Source code in src/core/live_engine.py
_check_windows_soundcard_loopback
¶
Returns True if the soundcard package can grab WASAPI loopback.
soundcard is the preferred Windows backend: it calls WASAPI's
native loopback flag directly — no extra software install — so
most Windows machines are good to go without virtual-audio-capturer
/ VB-Audio. We only need to confirm the import works AND a
default speaker exists; the actual recorder is opened later in
:meth:LiveTranscriber._start_system_audio_windows_soundcard.
Source code in src/core/live_engine.py
check_system_audio_available
¶
Returns True if system audio capture is possible on this OS.

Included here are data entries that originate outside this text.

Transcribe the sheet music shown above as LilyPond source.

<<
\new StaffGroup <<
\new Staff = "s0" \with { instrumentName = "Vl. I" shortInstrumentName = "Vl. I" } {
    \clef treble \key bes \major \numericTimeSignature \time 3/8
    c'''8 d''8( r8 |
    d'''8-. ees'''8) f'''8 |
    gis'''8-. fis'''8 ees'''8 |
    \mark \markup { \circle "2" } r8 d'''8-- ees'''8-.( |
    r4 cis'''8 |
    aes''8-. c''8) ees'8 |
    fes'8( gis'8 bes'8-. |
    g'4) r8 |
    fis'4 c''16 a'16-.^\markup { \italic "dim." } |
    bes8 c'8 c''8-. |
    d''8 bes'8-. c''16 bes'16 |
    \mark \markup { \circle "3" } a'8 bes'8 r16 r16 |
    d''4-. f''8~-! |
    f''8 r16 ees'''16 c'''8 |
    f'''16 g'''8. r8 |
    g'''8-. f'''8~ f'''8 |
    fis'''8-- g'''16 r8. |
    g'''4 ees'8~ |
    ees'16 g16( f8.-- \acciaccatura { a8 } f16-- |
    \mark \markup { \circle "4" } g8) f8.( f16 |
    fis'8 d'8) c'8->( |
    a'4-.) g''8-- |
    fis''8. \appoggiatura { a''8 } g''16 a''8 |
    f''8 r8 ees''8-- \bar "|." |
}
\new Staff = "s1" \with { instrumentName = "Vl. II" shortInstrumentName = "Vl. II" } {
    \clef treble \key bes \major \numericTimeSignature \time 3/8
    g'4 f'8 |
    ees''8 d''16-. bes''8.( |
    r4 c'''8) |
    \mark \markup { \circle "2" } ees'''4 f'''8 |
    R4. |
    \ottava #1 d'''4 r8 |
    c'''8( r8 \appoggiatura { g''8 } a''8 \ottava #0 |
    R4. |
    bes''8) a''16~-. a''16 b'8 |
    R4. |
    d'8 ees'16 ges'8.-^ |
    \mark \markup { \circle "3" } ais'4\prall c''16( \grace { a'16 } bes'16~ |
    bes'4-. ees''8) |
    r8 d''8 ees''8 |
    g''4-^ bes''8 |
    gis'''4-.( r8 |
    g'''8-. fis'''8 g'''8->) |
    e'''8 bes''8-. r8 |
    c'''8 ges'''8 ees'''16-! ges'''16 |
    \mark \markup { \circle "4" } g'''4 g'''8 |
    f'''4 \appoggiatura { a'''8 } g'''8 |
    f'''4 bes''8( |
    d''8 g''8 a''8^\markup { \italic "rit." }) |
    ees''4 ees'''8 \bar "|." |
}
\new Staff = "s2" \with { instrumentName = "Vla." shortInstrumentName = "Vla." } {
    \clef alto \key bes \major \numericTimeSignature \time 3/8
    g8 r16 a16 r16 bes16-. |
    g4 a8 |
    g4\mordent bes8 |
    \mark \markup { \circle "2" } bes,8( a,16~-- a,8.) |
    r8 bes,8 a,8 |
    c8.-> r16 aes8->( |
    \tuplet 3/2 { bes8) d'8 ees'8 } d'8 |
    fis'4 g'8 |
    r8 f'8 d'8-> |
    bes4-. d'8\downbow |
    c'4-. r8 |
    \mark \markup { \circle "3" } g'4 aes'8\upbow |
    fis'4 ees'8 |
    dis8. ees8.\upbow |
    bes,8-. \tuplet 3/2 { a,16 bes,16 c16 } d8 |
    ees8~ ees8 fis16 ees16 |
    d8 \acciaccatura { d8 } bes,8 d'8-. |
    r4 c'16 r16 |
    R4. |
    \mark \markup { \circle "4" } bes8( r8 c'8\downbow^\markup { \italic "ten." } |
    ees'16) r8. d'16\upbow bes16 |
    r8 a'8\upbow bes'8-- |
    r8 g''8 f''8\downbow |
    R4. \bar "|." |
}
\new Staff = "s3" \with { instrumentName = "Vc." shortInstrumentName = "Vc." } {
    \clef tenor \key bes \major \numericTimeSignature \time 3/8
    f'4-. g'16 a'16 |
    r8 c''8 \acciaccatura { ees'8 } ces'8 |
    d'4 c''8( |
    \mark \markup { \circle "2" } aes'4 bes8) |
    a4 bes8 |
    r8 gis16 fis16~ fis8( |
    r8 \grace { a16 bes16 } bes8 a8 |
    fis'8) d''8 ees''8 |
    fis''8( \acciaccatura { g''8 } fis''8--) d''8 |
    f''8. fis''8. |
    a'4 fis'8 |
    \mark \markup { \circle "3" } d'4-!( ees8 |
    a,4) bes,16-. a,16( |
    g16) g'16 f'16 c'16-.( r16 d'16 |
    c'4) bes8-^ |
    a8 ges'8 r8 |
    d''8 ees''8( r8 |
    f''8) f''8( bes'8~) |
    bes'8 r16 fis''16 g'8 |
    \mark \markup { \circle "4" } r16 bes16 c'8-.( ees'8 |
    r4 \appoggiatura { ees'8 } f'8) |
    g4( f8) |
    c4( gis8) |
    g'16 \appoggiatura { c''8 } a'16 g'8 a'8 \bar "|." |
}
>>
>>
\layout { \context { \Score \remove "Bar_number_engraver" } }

Dispatches to a per-platform check:
- Linux:
parecis on PATH AND a default PulseAudio sink exists. - macOS:
ffmpegis on PATH AND a virtual loopback device (BlackHole / Loopback / Soundflower) is installed. - Windows: the
soundcardpackage can reach WASAPI loopback (no extra software needed) ORffmpegplus a known DirectShow loopback device (virtual-audio-capturer / VB-Audio / Stereo Mix) is available as a fallback.
Result is cached in :data:_system_audio_available_cache to
avoid re-shelling-out to pactl / ffmpeg on every
showEvent and audio-source combo refresh. Invalidate via
:func:invalidate_audio_caches when the user explicitly
signals a re-probe (Start click / source combo change).